City of Portland v. Ristick

945 P.2d 98, 150 Or. App. 1, 1997 Ore. App. LEXIS 1177
CourtCourt of Appeals of Oregon
DecidedSeptember 17, 1997
Docket9211-07632; CA A89329
StatusPublished

This text of 945 P.2d 98 (City of Portland v. Ristick) is published on Counsel Stack Legal Research, covering Court of Appeals of Oregon primary law. Counsel Stack provides free access to over 12 million legal documents including statutes, case law, regulations, and constitutions.

Bluebook
City of Portland v. Ristick, 945 P.2d 98, 150 Or. App. 1, 1997 Ore. App. LEXIS 1177 (Or. Ct. App. 1997).

Opinion

DEITS, C. J.

Appellant, the City of Portland, seeks review of a trial court judgment awarding it some, but not all, of the costs that the city sought as a result of rehabilitation efforts undertaken by a receiver pursuant to the Oregon Housing Receivership Act, ORS 105.420 through ORS 105.455, and corollary city ordinances. The city argues that the trial court failed to apply the correct legal standard when it denied the city’s request for reimbursement for what it asserts are its reasonable costs in rehabilitating the property.

The Oregon Housing Receivership Act authorizes “county and municipal governments to adopt and implement receivership programs to allow for the upgrading of subdard and abandoned residential properties.” ORS 105.420(3).1 Under the Act, if a city or county concludes that a house is a threat to the public health, safety or welfare, it may appoint a receiver to perform an abatement. ORS 105.420. Abatement is defined in ORS 105.425(1) as:

“[T]he removal or correction of any condition at a property including demolition that violates the provisions of any duly enacted building or housing code, as well as the making of such other improvements or corrections as are needed to effect the rehabilitation of the property or structure, but not including the closing or physical securing of the structure.”

The Act provides that a receiver may, among other things, “[e]nter into contracts and pay for the performance of any work necessary to complete the abatement.” ORS 105.435(l)(e). Additionally,

“[a]ll moneys expended and all costs and obligations incurred by the receiver in performing the abatement shall be reviewed by the court for reasonableness and their necessity in performing the abatement. To the extent that the court finds the moneys, costs or obligations * * * to be reasonable and necessary, it shall issue an order reciting this fact as well as the amount found to be reasonable and necessary.” ORS 105.440(1).2

[4]*4The city’s ordinance, adopted to implement the Act, provides:

“When the Director finds residential property in violation of any code enforced by the Bureau of Buildings, and believes that violation is a threat to the public’s health, safety or welfare, the Director may apply to a court of competent jurisdiction for the appointment of a receiver to perform an abatement. As used in this Chapter, abatement shall mean the removal or correction of any condition at a property that violates any provision of Titles 18, 24, 25, 26, 27, 28, 29, 31, or 33 of this Code as well as the making of other improvements or corrections as are needed to rehabilitate the property or structure. Abatement may include demolition, but does not include securing a structure against entry.” PCC Section 29.90.020.
────────
Continue the opinion in City of Portland v. Ristick from the point where it stops.
────────
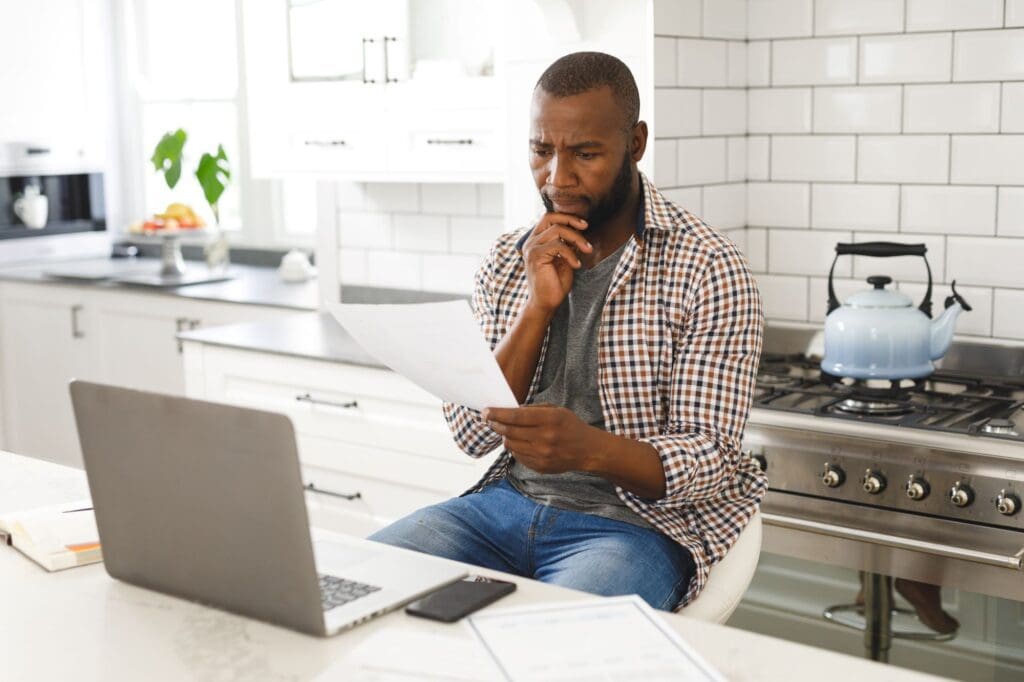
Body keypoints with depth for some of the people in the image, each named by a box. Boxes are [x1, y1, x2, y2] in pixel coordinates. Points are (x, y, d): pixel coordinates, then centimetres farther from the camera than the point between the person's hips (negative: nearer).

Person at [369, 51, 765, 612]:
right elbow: (473, 434, 0)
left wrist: (590, 448, -33)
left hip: (636, 519, -4)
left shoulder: (708, 270, -8)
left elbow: (708, 461, -12)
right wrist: (538, 307, -13)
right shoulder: (507, 262, 7)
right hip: (506, 502, 5)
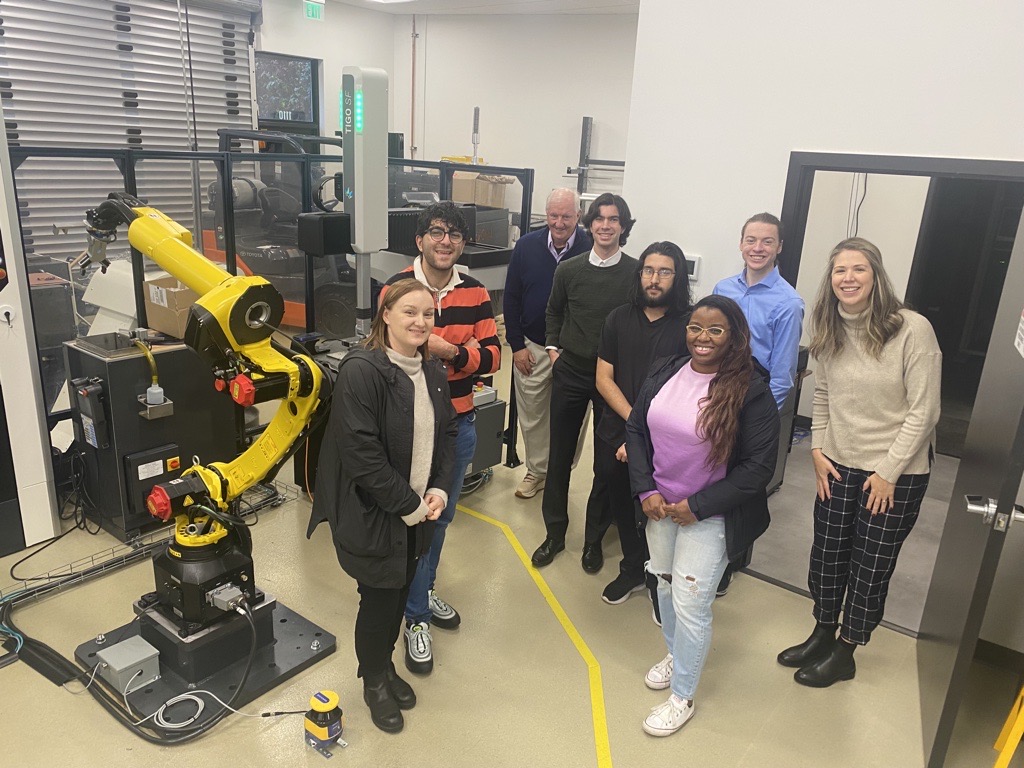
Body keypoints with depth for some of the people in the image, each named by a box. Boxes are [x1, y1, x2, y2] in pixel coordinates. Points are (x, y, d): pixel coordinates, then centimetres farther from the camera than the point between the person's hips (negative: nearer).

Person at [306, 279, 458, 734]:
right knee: (380, 599, 9)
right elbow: (360, 452, -26)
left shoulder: (431, 372, 4)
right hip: (372, 514, -7)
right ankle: (374, 681, 36)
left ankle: (386, 666, 45)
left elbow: (447, 433, 10)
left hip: (417, 512, 7)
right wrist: (407, 504, -20)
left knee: (400, 593, 20)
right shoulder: (361, 371, -22)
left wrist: (439, 489, -5)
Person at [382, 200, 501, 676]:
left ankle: (422, 593, 42)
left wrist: (451, 352, -23)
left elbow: (492, 355, -3)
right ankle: (416, 618, 21)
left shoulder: (475, 293, 2)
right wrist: (465, 353, -20)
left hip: (460, 423, 5)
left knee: (440, 516, 19)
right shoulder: (396, 289, -10)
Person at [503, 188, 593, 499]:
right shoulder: (526, 246, -2)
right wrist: (517, 345, 0)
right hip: (531, 347, 3)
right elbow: (510, 298, 4)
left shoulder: (591, 249, -12)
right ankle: (536, 471, 33)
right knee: (531, 415, 14)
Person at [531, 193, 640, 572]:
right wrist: (553, 349, 7)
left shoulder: (636, 272, -7)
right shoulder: (568, 269, 0)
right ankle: (554, 533, 25)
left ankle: (594, 537, 26)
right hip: (570, 372, 2)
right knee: (559, 455, 9)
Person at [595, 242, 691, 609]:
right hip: (617, 436, 4)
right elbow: (604, 378, 2)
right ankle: (633, 569, 42)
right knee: (623, 508, 18)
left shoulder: (688, 326, -8)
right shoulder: (619, 319, 3)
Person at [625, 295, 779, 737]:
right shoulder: (665, 372, -3)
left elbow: (759, 465, -16)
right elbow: (636, 430, 5)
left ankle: (682, 697, 27)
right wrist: (646, 490, -6)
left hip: (710, 516, -5)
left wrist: (698, 506, -17)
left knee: (690, 604, 3)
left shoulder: (751, 390, -17)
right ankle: (676, 655, 50)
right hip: (660, 506, 5)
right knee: (666, 586, 21)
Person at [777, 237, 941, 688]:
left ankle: (844, 653, 27)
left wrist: (888, 472, -14)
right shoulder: (829, 330, 0)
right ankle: (821, 635, 35)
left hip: (896, 473, -5)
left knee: (870, 565, 9)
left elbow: (924, 412, -15)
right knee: (826, 553, 14)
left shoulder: (913, 330, -17)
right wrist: (818, 449, 2)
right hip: (838, 466, 5)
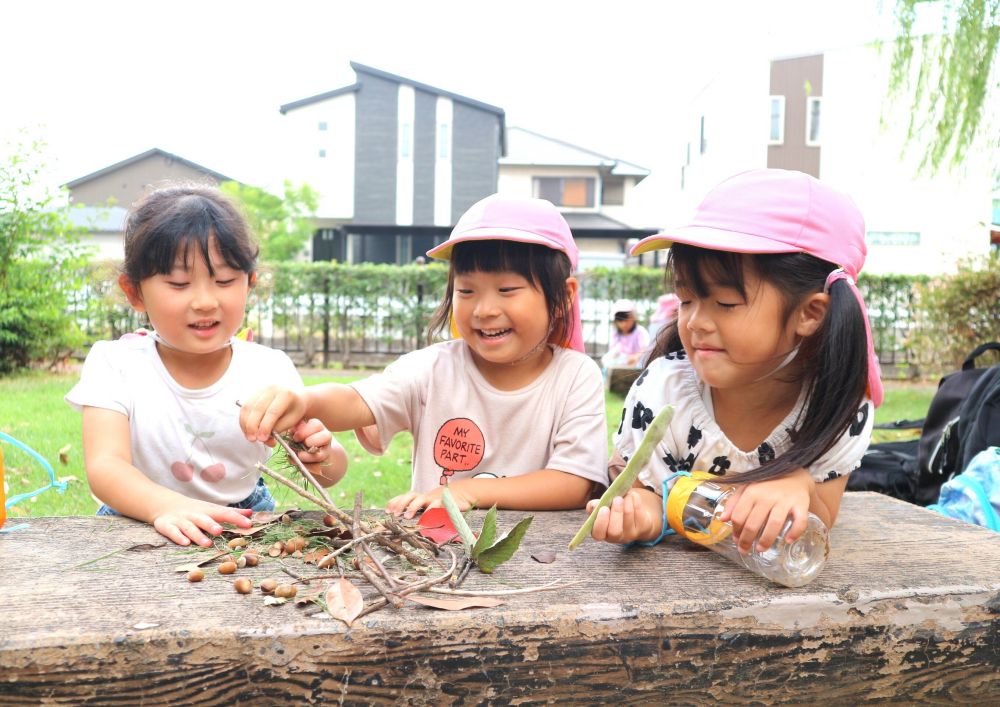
────────
WRITTEN ANSWER →
Pursuant to PCC Section 29.90.020, the city determined that respondent’s property was a derelict building and a threat to the public’s health, safety or welfare, and the Housing Authority of Portland was appointed receiver of the property. In accordance with ORS 105.440(1), the city then requested the trial court to review and approve the costs that it expected to incur.3 The trial court reviewed the city’s proposed lists of costs, inspected the property and ordered that some of the costs were recoverable from the property owner, but that other costs were not.

The city argues that “[t]he trial court erred in denying reimbursement for the reasonable costs incurred to rehabilitate the property, and allowing only the costs required to correct specific housing code violations [.]” It claims that the trial court applied the wrong standard when it evaluated the city’s request for reimbursement of its costs because it improperly limited reimbursement to repairs involving a code violation.

It is rather difficult to determine from the record what standard the trial court used in deciding whether costs [5]*5were reimbursable. At the initial hearing, where the city asked the court to review its proposed costs, the costs submitted by the city were based on its estimates of what repairs would be necessary to “rehabilitate” the property. At the hearing, the trial court inquired of the city’s representatives whether the court was limited to awarding costs only to those items that were necessary to cure code violations. The city’s attorney responded that she believed that that was correct, but that it did not matter in this case because all of the costs that the city was asking for were necessary to cure code violations.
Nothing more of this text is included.